Questo trio guarda al passato con un pizzico di malcelata nostalgia, ma mai e poi mai cade nel tranello di autocommiserarsi. Sono selvaggi, leggeri, scanzonati, fanno venir voglia di saltare: Beach Slang sono onesti come pochi. Scrivono canzoni che sembrano sgorgare dall’anima, arrivano dritti al cuore e lo prendono a pugni, come sono soliti urlare in faccia al proprio pubblico quando salgono sul palco e imbracciano le loro chitarre. Suonano con la naturalezza e il menefreghismo di chi ha ancora la capacità  di mettere in musica i propri sentimenti, di mettere a nudo le proprie paure, di ridere in faccia alle proprie debolezze. Parola di James Alex, che dalla maturità  dei suoi 40 e più anni estrapola freschezza e voglia di scherzare, desiderio  di sorridere.

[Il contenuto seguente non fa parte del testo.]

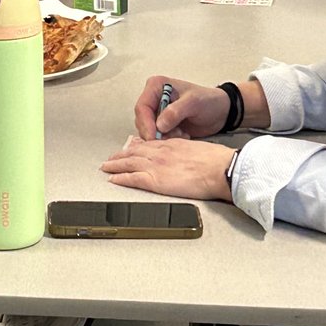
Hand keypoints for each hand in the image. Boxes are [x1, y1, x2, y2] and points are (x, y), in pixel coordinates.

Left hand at [100, 136, 235, 201]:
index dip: (135, 147)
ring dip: (115, 165)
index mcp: (171, 145)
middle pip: (134, 152)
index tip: (128, 148)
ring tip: (106, 167)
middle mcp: (160, 152)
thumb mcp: (196, 149)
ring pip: (129, 163)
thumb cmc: (214, 161)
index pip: (148, 145)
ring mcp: (156, 165)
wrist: (219, 168)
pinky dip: (121, 178)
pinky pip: (133, 178)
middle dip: (120, 155)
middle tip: (110, 158)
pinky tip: (113, 179)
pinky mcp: (155, 180)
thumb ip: (184, 151)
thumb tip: (182, 158)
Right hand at [133, 75, 231, 139]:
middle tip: (174, 135)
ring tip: (182, 133)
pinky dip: (169, 139)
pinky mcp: (163, 124)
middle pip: (142, 120)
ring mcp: (158, 112)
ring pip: (149, 130)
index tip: (154, 137)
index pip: (142, 107)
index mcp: (156, 86)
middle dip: (156, 132)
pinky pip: (158, 136)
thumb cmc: (208, 101)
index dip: (146, 124)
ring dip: (164, 136)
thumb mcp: (193, 102)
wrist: (221, 112)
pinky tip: (183, 135)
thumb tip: (159, 124)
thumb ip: (175, 111)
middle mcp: (154, 98)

L’importante è sentirsi vivi e il frontman ce lo dice a più riprese: we are not lost, we are dying in style / we are not fucked, we are fucking alive. E ancora, in coda a una tosta “Warpaint”: don’t be afraid, to want to be alive. Non aver paura a desiderare di sentirti vivo. Beach Slang, amici, fanno per voi, se siete in cerca di emozioni. Quelle vere.